=== Section Start ===

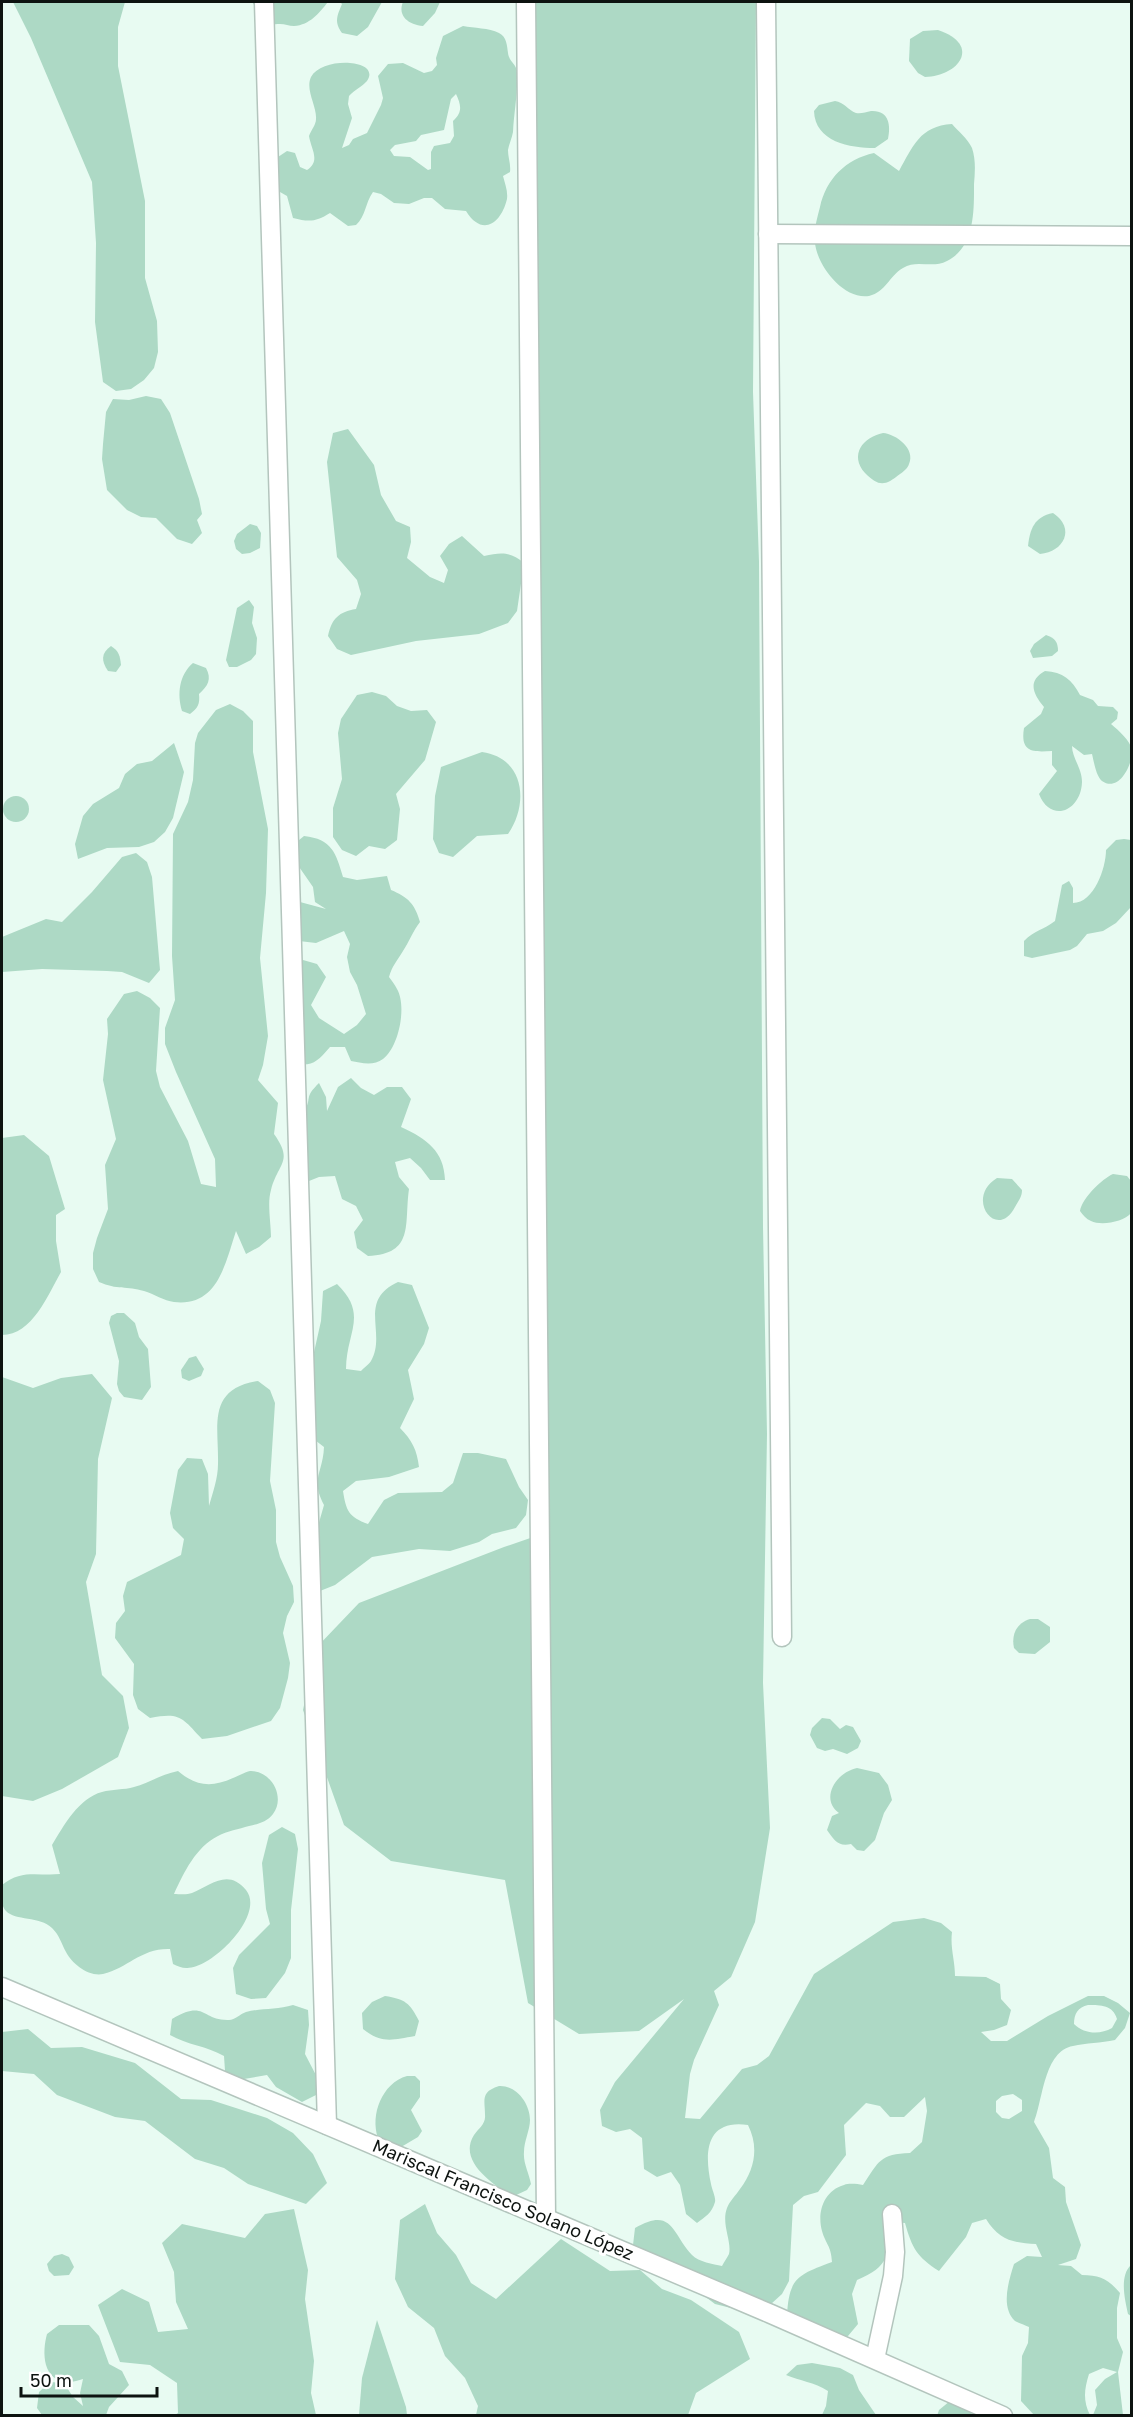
<svg xmlns="http://www.w3.org/2000/svg" width="1133" height="2417" viewBox="0 0 1133 2417" font-family="'Golos Text',sans-serif">
	<style>
		.green { fill: #add9c5; fill-rule: evenodd }
		.lines { fill: none; stroke-linecap: round; stroke-linejoin: round }
		.minor-casing { stroke: #b3c5bd; stroke-width: 21 }
		.minor { stroke: #fff; stroke-width: 18 }
		.labels { text-anchor: middle; stroke-width: 6; stroke-linejoin: round; paint-order: stroke }
		.street-label { font-size: 18px; fill: #0d1310; stroke: #fff }
	</style>
	<rect width="100%" height="100%" fill="#e8fbf2"/>
	<!-- green -->
	<g class="green">
		<path d="M13,2H125L118,27V66L145,201V278L157,321L158,352L154,368L144,380L131,389L116,391L103,382L95,322L96,243L92,182L31,38Z"/>
		<path d="M252,2H328C319,13 310,25 294,26C289,26 285,24 280,24C268,24 265,30 254,21L255,6Z"/>
		<path d="M340,2H382L368,27L357,36L342,33C334,22 337,16 342,4Z"/>
		<path d="M403,2H440L435,13L423,26C409,25 397,16 403,2Z"/>
		<path d="M527,2H756L753,392L759,562L763,1227L767,1434L763,1683L770,1828L755,1922L731,1977L714,1991L719,2005L694,2060L690,2074L685,2118L700,2119L742,2069L757,2065L769,2056L814,1974L893,1922L924,1918L941,1923L952,1932C950,1948 955,1960 955,1976L986,1977L1000,1984L1001,1999L1011,2010L1007,2025L994,2030L981,2032L991,2041H1007L1048,2016L1088,1996H1104L1118,2003L1130,2013L1125,2028L1115,2040C1101,2043 1086,2043 1073,2046C1044,2051 1043,2100 1034,2122L1049,2148L1053,2178L1065,2187L1066,2202L1081,2245L1076,2259L1058,2265L1071,2266L1082,2275C1100,2275 1108,2279 1120,2293L1117,2308V2338L1123,2352L1118,2372L1123,2415H1093L1097,2405L1095,2390L1105,2379L1117,2372L1103,2368L1089,2374C1084,2390 1083,2401 1090,2415H1034L1021,2401L1022,2356L1028,2343L1029,2327C1025,2325 1019,2323 1015,2321C1000,2307 1009,2280 1014,2264L1027,2256L1042,2257L1036,2244C1013,2243 999,2240 986,2219L972,2223L966,2237L939,2271C917,2257 912,2248 905,2223L891,2222C890,2254 889,2267 857,2280L852,2294L858,2324L848,2336L835,2340L787,2316C789,2277 798,2275 832,2262C831,2245 826,2245 822,2231C817,2213 823,2191 844,2185C849,2183 857,2184 863,2185C879,2161 880,2154 910,2153L922,2142L927,2111L925,2097L904,2117H890L880,2106L866,2103L844,2125L846,2155L818,2192L804,2196L793,2205L789,2281L782,2294L771,2304L758,2309L743,2311L715,2304L703,2295L696,2282L642,2256L633,2245L635,2228C673,2206 672,2234 692,2255C699,2262 713,2264 722,2266C724,2262 727,2258 729,2254C732,2241 721,2224 727,2208C729,2202 736,2195 740,2189C755,2169 759,2147 748,2125C706,2119 704,2152 711,2184C712,2190 716,2197 715,2202C712,2213 705,2217 697,2223L686,2214L680,2185L671,2172L657,2177L644,2169L642,2138L630,2129L616,2132L602,2126L600,2110L615,2082L684,1999L639,2031L579,2034L528,2003L505,1880L391,1861L344,1825L303,1710L316,1648L359,1603L504,1547L539,1535ZM1088,2005C1101,2005 1113,2005 1117,2019L1112,2028C1100,2035 1084,2034 1074,2024C1074,2014 1078,2007 1088,2005ZM1013,2094L1022,2100V2111L1009,2119L1002,2118L996,2112V2101L1002,2096Z"/>
		<path d="M463,26C474,28 489,28 499,33C507,37 507,46 508,53C509,62 517,64 517,73C518,93 514,112 513,132C512,138 509,144 508,150C508,158 511,164 510,172L503,176C505,184 508,191 507,199C501,224 482,237 466,211L445,209L432,198H424L409,204L394,203L381,194L373,192C365,203 366,216 356,225L348,226L330,213C316,222 309,222 293,218L287,196L280,192H272L275,159L287,151L295,153L300,167L307,170C321,161 311,149 309,136C311,130 316,125 316,119C317,106 305,90 311,77C322,56 382,59 367,81C362,87 354,90 349,96L348,104L352,118L342,148L349,145L353,139L367,133L381,105L383,98L378,76L388,64L403,63L424,73L432,71L437,65L436,58L443,36ZM456,94C461,105 463,112 453,121L454,136L450,143L434,146L431,152V169L428,170L410,157L394,156L390,150L395,145L416,141L421,135L444,130L451,99Z"/>
		<path d="M938,30C982,45 959,76 925,77L918,73L909,61L910,39L923,31Z"/>
		<path d="M835,101C844,102 848,110 856,113C861,114 866,112 871,111C889,110 891,125 888,139L875,148C850,148 815,142 814,111L819,105Z"/>
		<path d="M952,124C958,131 968,139 972,148C976,160 975,172 974,184C974,211 975,247 947,261C932,269 917,259 903,268C889,276 886,292 869,296C843,300 817,265 815,243C813,231 817,219 820,207C826,179 846,159 874,153L899,171C913,146 920,126 952,124Z"/>
		<path d="M146,396L161,399L170,413L199,499L202,514L197,520L202,533L192,544L177,539L156,518L141,517L127,510L107,490L102,459L103,444L106,412L113,399L129,400Z"/>
		<path d="M348,429L374,465L381,495L396,521L410,527L411,542L407,558L430,577L444,583L448,570L440,556L449,544L462,536L484,556C502,552 511,552 524,563L517,611L508,623L479,634L416,641L351,655L337,649L328,636C332,618 339,612 356,609L361,594L357,580L337,557L327,462L333,433Z"/>
		<path d="M883,433C896,434 916,449 909,464C908,468 903,472 900,474C885,486 879,487 865,473C849,455 863,437 883,433Z"/>
		<path d="M1053,513C1076,528 1064,552 1040,554L1028,546C1030,529 1034,517 1053,513Z"/>
		<path d="M250,524L257,526L261,533L260,548L250,553L242,554L236,549L234,541L237,534Z"/>
		<path d="M249,600L254,607L252,623L257,638L256,654L251,660L237,667H229L226,660L237,608Z"/>
		<path d="M1046,635C1055,638 1058,642 1058,651L1052,656L1033,658L1030,651L1034,644Z"/>
		<path d="M111,646C119,651 120,656 121,665L116,672L108,671C101,661 101,653 111,646Z"/>
		<path d="M193,663L206,668C212,679 208,686 199,694C200,704 198,708 190,714L182,711C177,694 179,675 193,663Z"/>
		<path d="M1045,671C1063,672 1072,680 1080,695L1093,700L1098,706L1113,707L1118,712L1117,719L1111,724C1119,731 1130,740 1132,750C1133,764 1119,793 1102,781C1096,776 1094,762 1092,754L1084,755L1072,746C1072,758 1082,768 1082,782C1081,811 1051,824 1039,794L1057,771L1052,765V751C1033,752 1020,753 1024,728L1041,714L1044,707C1033,694 1027,681 1045,671Z"/>
		<path d="M372,692L386,696L397,706L411,711L427,710L436,722L425,760L396,794L400,809L397,840L385,849L369,846L356,856L342,850L333,837V808L342,779L338,733L341,719L357,695Z"/>
		<path d="M230,704L243,711L253,721V752L268,829L266,893L260,958L268,1036L263,1065L258,1080L278,1103L274,1134C294,1162 278,1163 271,1190C267,1203 271,1223 271,1237L259,1247L246,1254L236,1231C225,1264 218,1307 174,1302C164,1301 154,1294 144,1291C127,1286 117,1290 99,1282L93,1269V1253L97,1238L108,1209L105,1165L116,1139L103,1080L108,1034L107,1019L124,994L137,991L150,998L160,1008L156,1071L160,1087L188,1141L201,1184L216,1187L215,1159L176,1072L165,1044V1028L175,1000L172,956L173,834L188,802L193,780L195,743L198,733L216,710Z"/>
		<path d="M174,743L184,772L173,818L165,832L154,842L139,847L107,848L78,859L75,844L83,816L93,804L119,788L125,774L137,764L152,761Z"/>
		<path d="M482,752C525,758 529,804 508,834L477,836L453,857L439,853L433,839L435,796L441,767Z"/>
		<circle cx="16" cy="809" r="13"/>
		<path d="M304,836C332,839 336,853 343,877L357,880L387,876L391,890C408,897 415,904 420,922C413,931 409,942 403,951C397,961 392,966 389,977C392,981 395,985 397,989C407,1006 399,1047 383,1059C374,1066 361,1063 351,1061L345,1047H330C316,1063 312,1067 291,1063L292,973L303,960L317,964L326,977L311,1005L319,1018L344,1034L357,1025L366,1014L357,985L350,972L347,957L350,944L344,931L316,943L299,941L292,913L300,902L326,909L315,902L313,887L295,861L293,845Z"/>
		<path d="M1124,839L1131,840V907L1116,923L1103,931L1087,934L1077,946L1070,950L1032,958L1024,956V941C1035,930 1043,930 1055,921L1062,885L1069,881L1073,888V903C1094,903 1106,868 1106,850L1116,840Z"/>
		<path d="M136,853L147,862L152,877L160,970L149,983L122,972L107,971L42,969L2,972V937L46,919L62,922L92,892L122,857Z"/>
		<path d="M351,1078L361,1088L374,1095L387,1087H402L411,1099L401,1127C427,1139 444,1151 445,1180H430L421,1168L410,1158L395,1162L399,1177L409,1189C404,1224 415,1254 368,1256L357,1248L354,1232L363,1220L356,1206L342,1199L335,1176L319,1177L304,1183L290,1178C285,1148 293,1137 305,1111C312,1096 304,1098 319,1083L326,1097L327,1111L338,1087Z"/>
		<path d="M24,1135L49,1156L65,1209L56,1215V1241L61,1272C48,1295 32,1335 2,1335V1138Z"/>
		<path d="M1113,1174L1127,1176L1131,1181V1213C1124,1222 1101,1226 1091,1221C1086,1219 1083,1215 1080,1211C1082,1198 1102,1179 1113,1174Z"/>
		<path d="M997,1178L1012,1179L1022,1190C1022,1197 1019,1200 1015,1207C997,1242 964,1198 997,1178Z"/>
		<path d="M398,1282L412,1285L429,1328L424,1344L408,1370L414,1399L400,1428C412,1440 417,1450 419,1467L389,1477L356,1481L343,1491C346,1511 349,1517 368,1524L384,1500L398,1493L442,1492L453,1483L463,1453H478L506,1459L519,1487L528,1500L526,1515L516,1528L492,1534L479,1542L450,1551L419,1549L372,1557L335,1585L320,1591L312,1578L316,1533L324,1505C310,1479 323,1473 324,1447L311,1437L308,1379L321,1321L323,1291L337,1284C369,1315 346,1332 346,1369L361,1371C364,1368 369,1364 371,1361C387,1333 357,1301 398,1282Z"/>
		<path d="M117,1313H124L135,1323L139,1337L148,1349L151,1387L142,1400L124,1397L119,1391L117,1384L119,1361L109,1323L111,1316Z"/>
		<path d="M196,1356L204,1369L201,1376L189,1381L182,1378L181,1370L189,1358Z"/>
		<path d="M92,1374L112,1398L98,1459L96,1554L86,1582L102,1675L123,1696L129,1728L118,1757L62,1789L33,1801L2,1796V1377L33,1388L61,1378Z"/>
		<path d="M258,1381L270,1390L275,1403L270,1481L276,1510V1542L280,1557L293,1586L294,1602L287,1616L283,1633L290,1663L288,1678L280,1708L271,1721L227,1736L202,1739C182,1718 181,1712 150,1718L138,1709L133,1695L134,1664L115,1638L116,1623L125,1611L123,1596L127,1582L181,1555L184,1539L173,1528L170,1513L178,1470L187,1458L202,1459L208,1474L209,1506C213,1492 218,1478 218,1464C219,1427 206,1389 258,1381Z"/>
		<path d="M1030,1619H1038L1050,1627V1642L1035,1654L1019,1653L1014,1648C1011,1634 1017,1623 1030,1619Z"/>
		<path d="M822,1718L830,1719L840,1729L846,1725L853,1727L861,1741L858,1748L847,1754L833,1749L825,1751L817,1748L810,1735L812,1728Z"/>
		<path d="M857,1768L879,1773L888,1785L892,1800L884,1813L875,1840L864,1851L857,1850L851,1844C838,1847 834,1840 827,1830L832,1816L839,1813C819,1798 837,1772 857,1768Z"/>
		<path d="M178,1771C196,1786 211,1788 233,1778C238,1776 245,1772 250,1771C271,1770 286,1797 273,1814C267,1822 258,1824 249,1826C239,1829 227,1831 218,1836C196,1847 184,1872 174,1894C179,1894 187,1895 192,1893C211,1885 228,1868 246,1890C266,1915 211,1970 186,1968C182,1968 177,1966 173,1964L170,1949C141,1948 128,1968 103,1974C89,1977 72,1964 66,1952C61,1943 60,1936 52,1928C40,1916 15,1921 6,1911C0,1904 1,1894 2,1885C21,1869 37,1876 60,1874L52,1845C64,1825 79,1798 102,1792C112,1789 124,1790 134,1787C149,1783 162,1774 178,1771Z"/>
		<path d="M282,1827L295,1834L298,1849L291,1910V1958L285,1973L266,1998L251,1999L236,1994L233,1968L239,1955L270,1924L266,1909L262,1863L269,1835Z"/>
		<path d="M385,1996C405,1999 410,2003 419,2021L415,2036C392,2040 382,2044 363,2029L362,2013L372,2002Z"/>
		<path d="M293,2005L308,2010L309,2025L305,2054L319,2081L316,2095L302,2102L276,2087L267,2075L238,2080L225,2071L224,2056C207,2046 187,2045 170,2035L172,2019C206,1999 201,2021 229,2020C235,2020 240,2014 246,2012C261,2008 277,2010 293,2005Z"/>
		<path d="M28,2029L51,2048L82,2047L135,2063L181,2099L211,2100L267,2118L293,2133L313,2154L327,2183L306,2204L248,2184L224,2168L195,2159L145,2121L115,2117L57,2095L34,2074L2,2071V2032Z"/>
		<path d="M407,2076H415L420,2081V2097L411,2110L422,2131L418,2137L396,2150L378,2138C370,2115 382,2083 407,2076Z"/>
		<path d="M499,2086C516,2085 530,2103 530,2120C530,2130 524,2141 524,2152C523,2163 529,2173 531,2184L527,2190L512,2197C495,2185 457,2162 474,2135C478,2129 486,2124 485,2115C485,2100 480,2092 499,2086Z"/>
		<path d="M425,2204L437,2233L456,2255L471,2283L496,2299L561,2239L610,2271L640,2270L662,2289L691,2300L739,2332L750,2359L696,2393L688,2415H476L478,2406L465,2378L445,2356L434,2328L408,2307L395,2279L400,2220Z"/>
		<path d="M294,2209L308,2270L305,2299L314,2361L311,2393L316,2415H175L178,2413L177,2383L150,2365L120,2362L98,2305L122,2289L149,2302L158,2332L188,2329L176,2302L174,2272L162,2243L182,2224L245,2238L265,2214Z"/>
		<path d="M62,2254L69,2257L74,2267L69,2275L54,2276L49,2271L47,2264L54,2256Z"/>
		<path d="M1131,2265V2316L1128,2314C1125,2300 1119,2276 1131,2265Z"/>
		<path d="M377,2320L406,2407L407,2415H359L362,2378Z"/>
		<path d="M59,2325H89L99,2336L109,2364L122,2371L129,2385L109,2407L106,2415H42L37,2408L39,2392L50,2382L64,2383L73,2397L83,2406L80,2393L83,2379C79,2380 73,2382 69,2382C42,2382 42,2352 47,2334Z"/>
		<path d="M812,2363L840,2368L853,2375L859,2390L876,2415H822L826,2406L828,2391C814,2382 800,2381 786,2375L797,2365Z"/>
		<path d="M950,2401L964,2405L973,2415L937,2416L939,2410Z"/>
	</g>
	<g class="lines">
		<!-- minor casing -->
		<g class="minor-casing">
			<g id="minor">
				<path d="M264,2L327,2125"/>
				<path d="M526,2L546,2218"/>
				<path d="M766,2L782,1637"/>
				<path d="M768,234L1132,236"/>
				<path d="M2,1987L771,2314L1003,2416"/>
				<path d="M875,2359L893,2276L895,2252L892,2214"/>
			</g>
		</g>
		<!-- minor -->
		<use href="#minor" class="minor"/>
	</g>
	<g class="labels">
		<!-- street labels -->
		<g class="street-label">
			<text transform="translate(503 2200) rotate(23)" y="6">Mariscal Francisco Solano López</text>
		</g>
	</g>
	<!-- border -->
	<rect width="1133" height="2417" fill="none" stroke="#0d1310" stroke-width="6"/>
	<!-- scale -->
	<path d="M21 2387v9h136v-9" fill="none" stroke="#0d1310" stroke-width="3"/>
	<text x="30" y="2387" font-size="18" fill="#0d1310" stroke="#ffffff" stroke-width="4.5" paint-order="stroke">50 m</text>
</svg>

=== Section End ===

#### [TASK INSTRUCTIONS]
Using the records above, list each line that includes "fill".

#### [REPLY TO THE EXERCISE]
		.green { fill: #add9c5; fill-rule: evenodd }
		.lines { fill: none; stroke-linecap: round; stroke-linejoin: round }
		.street-label { font-size: 18px; fill: #0d1310; stroke: #fff }
	<rect width="100%" height="100%" fill="#e8fbf2"/>
	<rect width="1133" height="2417" fill="none" stroke="#0d1310" stroke-width="6"/>
	<path d="M21 2387v9h136v-9" fill="none" stroke="#0d1310" stroke-width="3"/>
	<text x="30" y="2387" font-size="18" fill="#0d1310" stroke="#ffffff" stroke-width="4.5" paint-order="stroke">50 m</text>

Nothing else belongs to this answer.